Dreaming of a white Christmas? A storm that’s forecast to sweep across the eastern half of the nation this week will usher in bitterly cold air, bringing a chance for a snowy holiday for some folks.

As the storm system shifts east through the end of the week, just in time for Christmas Eve and Christmas Day, it will intensify with snow, rain or a mix of both for parts of the central and eastern U.S. leading up to the holiday, according to AccuWeather.

That could cause problems for travelers: “A large dip in the jet stream in the East this coming week will lead to mayhem and mischief just in time for the holiday,” AccuWeather senior meteorologist Bernie Rayno said.

Travel could become slick for a time Wednesday into Thursday in parts of the Plains and upper Midwest because of a fresh coating of snow. On Christmas Eve in the East, rain and mild temperatures will be the main story, just before the arrival of icy cold air for Christmas Day.

“The same storm that will bring the snow-eating rain could end as snow late Christmas Eve into Christmas Day in some parts of the Northeast and mid-Atlantic, leaving behind a fresh white blanket,” AccuWeather meteorologist Jake Sojda said.

Elsewhere, the greatest chances for seeing snow on the ground Christmas morning are, as usual, across the far northern tier of the nation (including northern New England and the northern Great Lakes) and in the higher elevations of the Western U.S., according to AccuWeather.

“The higher spots are getting smacked (with snow) in the Pacific Northwest,” AccuWeather meteorologist Paul Pastelok said. “(In) Northern California, they’re getting hit hard and will continue to get hit hard, and they will have a white Christmas.”

And while Florida has zero chances of seeing snow on Christmas, the cold will make it all the way down to the Sunshine State by the end of the week. That has prompted the National Weather Service in Miami to issue an unofficial “falling iguana” alert, because the cold-stunned animals sometimes drop out of trees during a frigid spell.

What is a white Christmas, exactly?

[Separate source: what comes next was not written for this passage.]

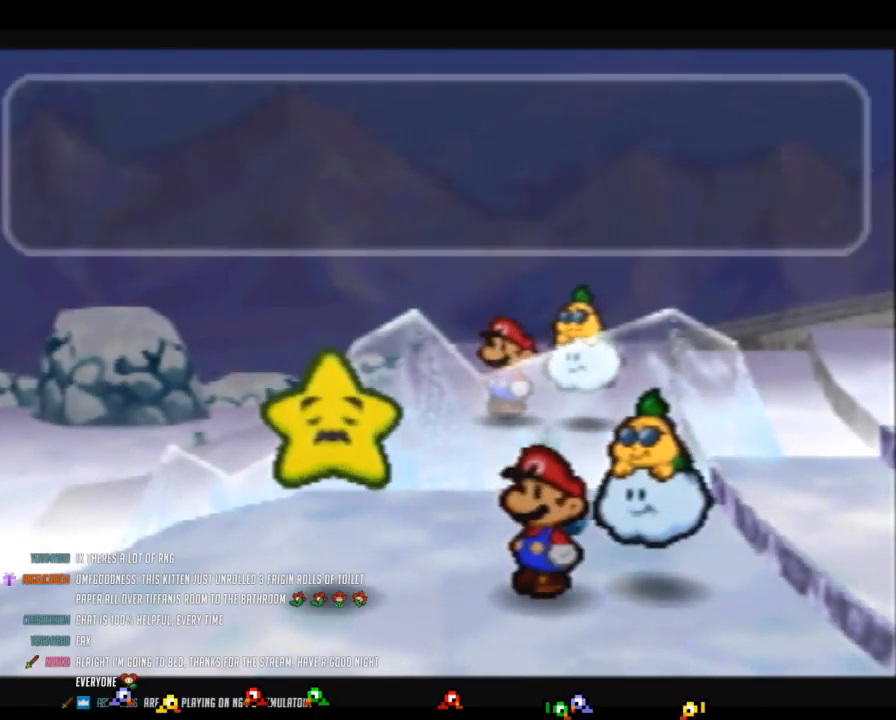
{"buttons": ["B"], "left_stick": "center", "events": []}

The Weather Service defines a white Christmas as having 1 inch of snow on the ground on the morning of Dec. 25.

It need not snow on Dec. 25 to fit the Weather Service’s definition of a white Christmas, but some flurries would certainly help put folks in the holiday spirit.

Looking for a surefire way to get a white Christmas? Head to Fairbanks, Alaska, which has seen snow on the ground every Christmas since weather record-keeping began, according to data from the National Centers for Environmental Information.

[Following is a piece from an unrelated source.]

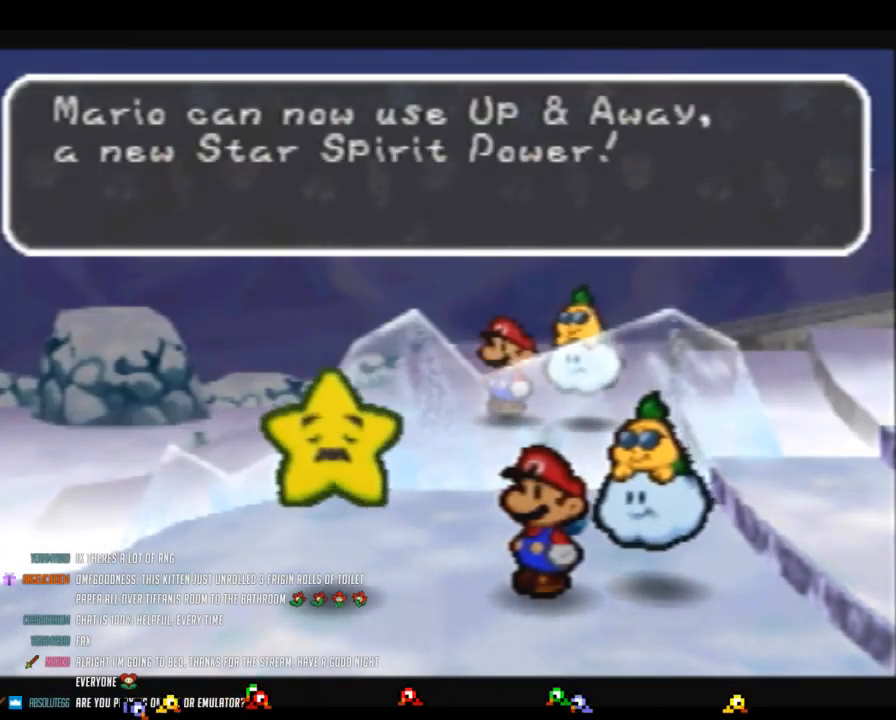
{"buttons": ["B"], "left_stick": "center", "events": []}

On Monday, Fairbanks reported a snow depth of 15 inches. Bundle up, however: High temperatures are forecast to remain well below freezing for at least the next week there.

Historically, much of northern Minnesota and Wisconsin, most of Michigan’s Upper Peninsula and a large portion of the Western mountain areas have a 90% or better chance of a white Christmas.

Also based on historical averages, some of the biggest cities with the best probability for a white Christmas, according to AccuWeather, include Minneapolis; Green Bay, Wisconsin; Buffalo, New York; and Burlington, Vermont.

Americans’ fascination with a white Christmas dates back at least to 1942, when Bing Crosby first crooned the wistful song in the film “Holiday Inn.” Written by Irving Berlin, the song’s lyrics bring out a romanticized image of Christmases past, “just like the ones I used to know.”

“White Christmas,” another movie featuring Crosby and the song, came out in 1954.

But despite Crosby’s wishes, only 25% to 30% of the 48 contiguous states are typically snow-covered by Christmas, according to AccuWeather. As of Monday, about 26% of the USA (excluding Alaska and Hawaii) had snow on the ground, NOAA said.